Esponente di primissimo piano della poesia italiana contemporanea, Patrizia Cavalli ci offre qui una raccolta di prose che definirei sorprendenti. Sono testi che ha scritto nell’arco di anni e che sono rimasti per buona parte inediti. Di tanto in tanto, ad anticiparli o inframmezzarli, troviamo delle poesie.
La natura di queste prose non è riconducibile a una sola categoria. Si muovono infatti su registri diversi, anche se hanno un carattere prevalentemente narrativo. Inoltre, tra di esse non ci sono legami, se non il frequente rifarsi alla personalità e alle esperienze dell’autrice. Ci sono racconti veri e propri, ad esempio quello che apre la raccolta e le dà il titolo. Ci sono ricordi e considerazioni autobiografiche, sguardi introspettivi, visioni fantastiche, riflessioni, indagini sulle percezioni e sui sentimenti, analisi dei rapporti che intercorrono tra immaginazione e memoria. Ci sono ritratti e brevi illuminazioni. Ci sono i “sogni attorno agli oggetti”, siano essi una poltrona all’Opéra di Parigi o una colonna di porfido rosso oppure ancora le lenzuola che hanno ospitato – letteralmente – le immagini oniriche del dormiente, come in Il ladro di lenzuola. Molti sono i punti in cui si sorride, grazie a un umorismo ben dosato. Altrove, invece, la scrittura si fa densa e richiede la piena attenzione del lettore.
Anche laddove l’oggetto del testo è un elemento della quotidianità (la fascinazione per un paio di scarpe, la progettazione di una cucina nuova e più funzionale), la Cavalli apre prospettive inusuali, che conferiscono a quanto narrato un senso nuovo, più universale e profondo. Perfino fare le valigie in vista di un viaggio si rivela un “atto supremo di immaginazione”; immaginazione di cui è privo colui che si muove leggero, con poco bagaglio al seguito, evidentemente cieco alla grande varietà di ciò che può avvenire, a “ogni capriccio, ogni cambiamento”, vale a dire all’“intero repertorio delle incertezze, delle promesse e delle minacce”.

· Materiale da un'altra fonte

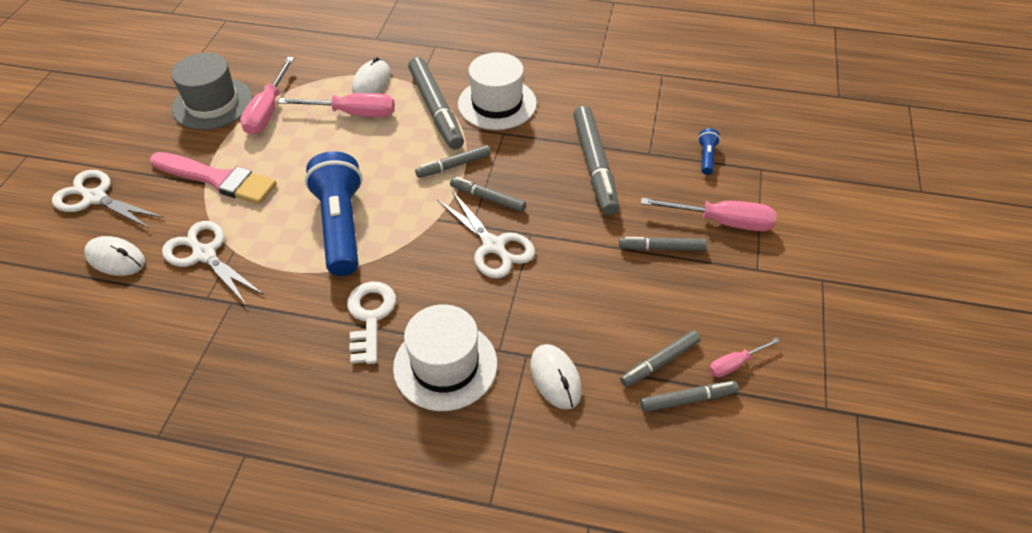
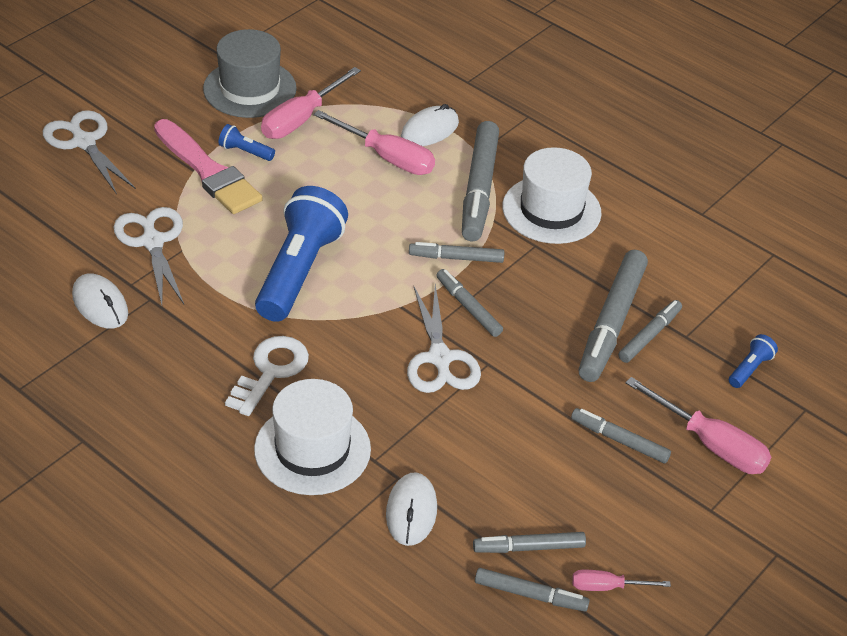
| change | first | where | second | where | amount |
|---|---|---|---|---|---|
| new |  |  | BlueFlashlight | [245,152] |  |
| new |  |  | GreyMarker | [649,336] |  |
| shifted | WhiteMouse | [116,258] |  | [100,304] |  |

Leggo il racconto Opera incerta e ne traggo una vera e propria lezione sull’arte in generale e sulla scrittura in particolare. Mi colpisce l’acutezza psicologica, espressa a pieno ad esempio in Ricordi di infanzia e di adolescenza, ma in realtà onnipresente, perché la Cavalli mira sempre a svelare le motivazioni che stanno sotto la superficie dei comportamenti e, più in generale, a scavare sotto le apparenze. Resto altrettanto conquistata dall’abilità con cui l’autrice lavora sulle sensazioni, sull’apertura al mondo offerta dai sensi, a volte così ricettivi da far sprofondare l’anima nell’oscurità del caos, e sul loro legame con la ragione e la memoria, come in Mal di testa.
Mi affascinano la fantasia, la forza evocativa, gli slanci quasi metafisici, l’alternarsi di momenti in cui l’autrice si pone proprio di fronte alle cose, restituendole nella loro pura presenza, e di altri in cui ripiega su di sé, quasi a cercare di cogliere il centro del suo essere.
Il linguaggio nelle mani della Cavalli è uno strumento duttile. È incessante il lavoro sulla scrittura, che risulta elegante, raffinata e colta; la lingua è cesellata, accurata, precisa, con una grande ricchezza lessicale. La ricerca espressiva sfrutta al meglio le risorse della sintassi, la sonorità delle parole, la musicalità della frase, il suo ritmo.
Da un testo all’altro il tono cambia, passando dalla leggerezza alla profondità, dall’ironia sottile e penetrante all’evocazione lirica, ma ovunque vi è sensibilità, attenzione, intelligenza, immaginazione e una grande maestria.